▶ [What to do]: Retype every line of the data below without changing anything, and leave the pictures out of your answer.

[Stored data entries]
________

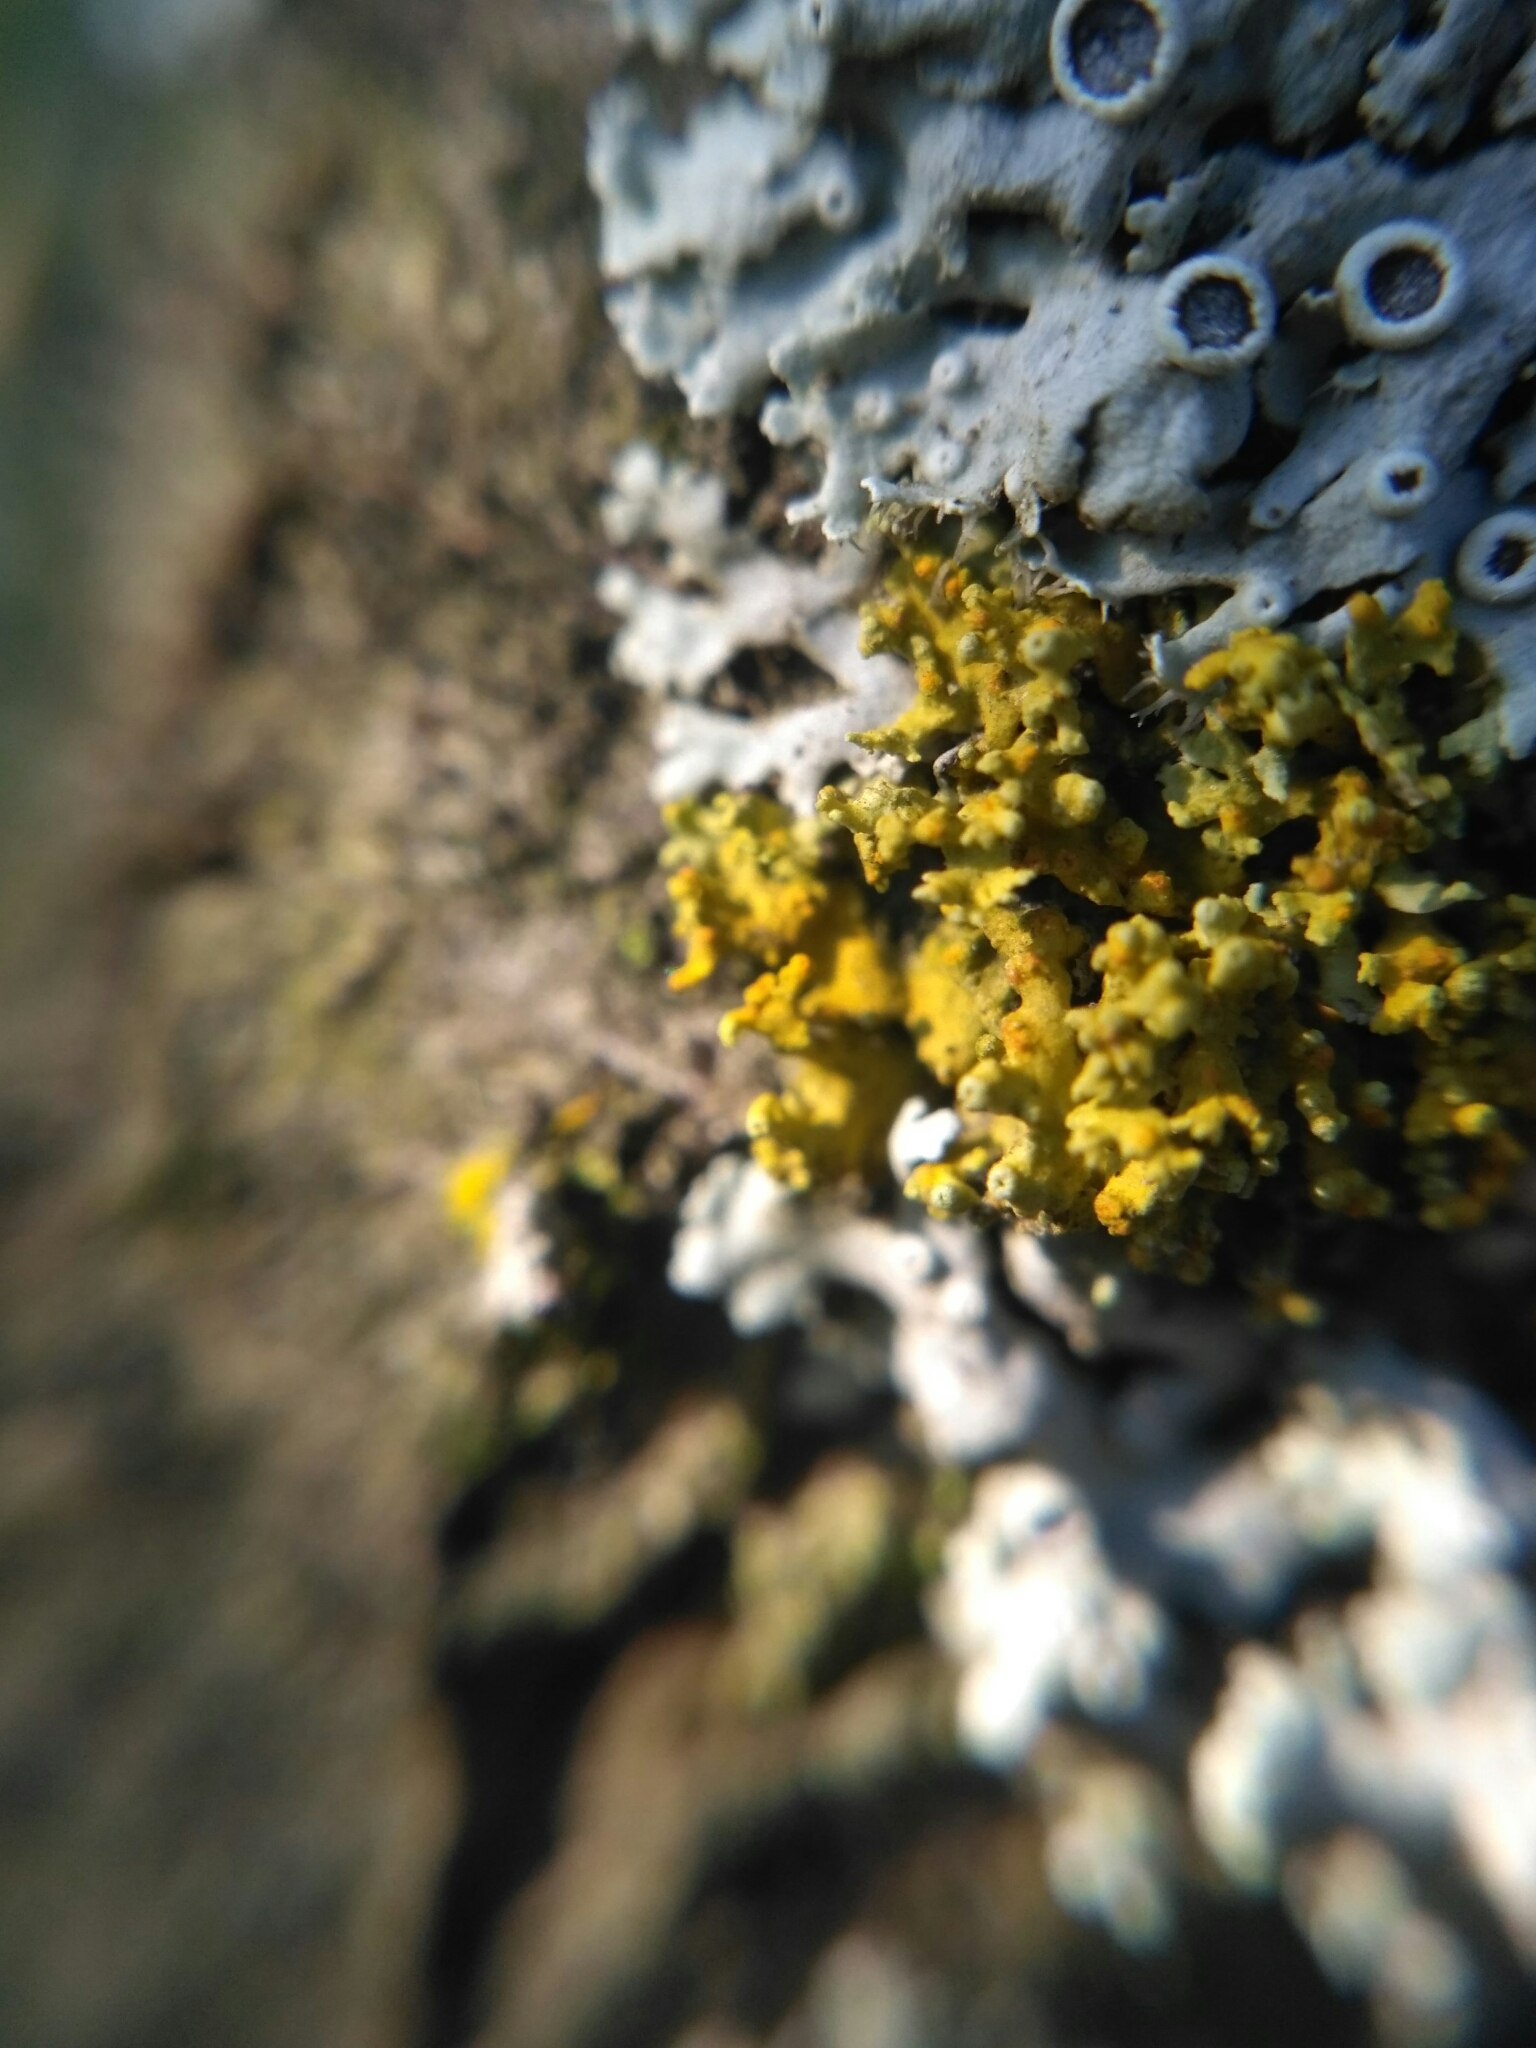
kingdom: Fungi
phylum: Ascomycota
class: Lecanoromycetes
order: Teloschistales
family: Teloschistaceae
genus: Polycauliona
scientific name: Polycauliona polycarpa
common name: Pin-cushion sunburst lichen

________

▶ [Exercise output]:
kingdom: Fungi
phylum: Ascomycota
class: Lecanoromycetes
order: Teloschistales
family: Teloschistaceae
genus: Polycauliona
scientific name: Polycauliona polycarpa
common name: Pin-cushion sunburst lichen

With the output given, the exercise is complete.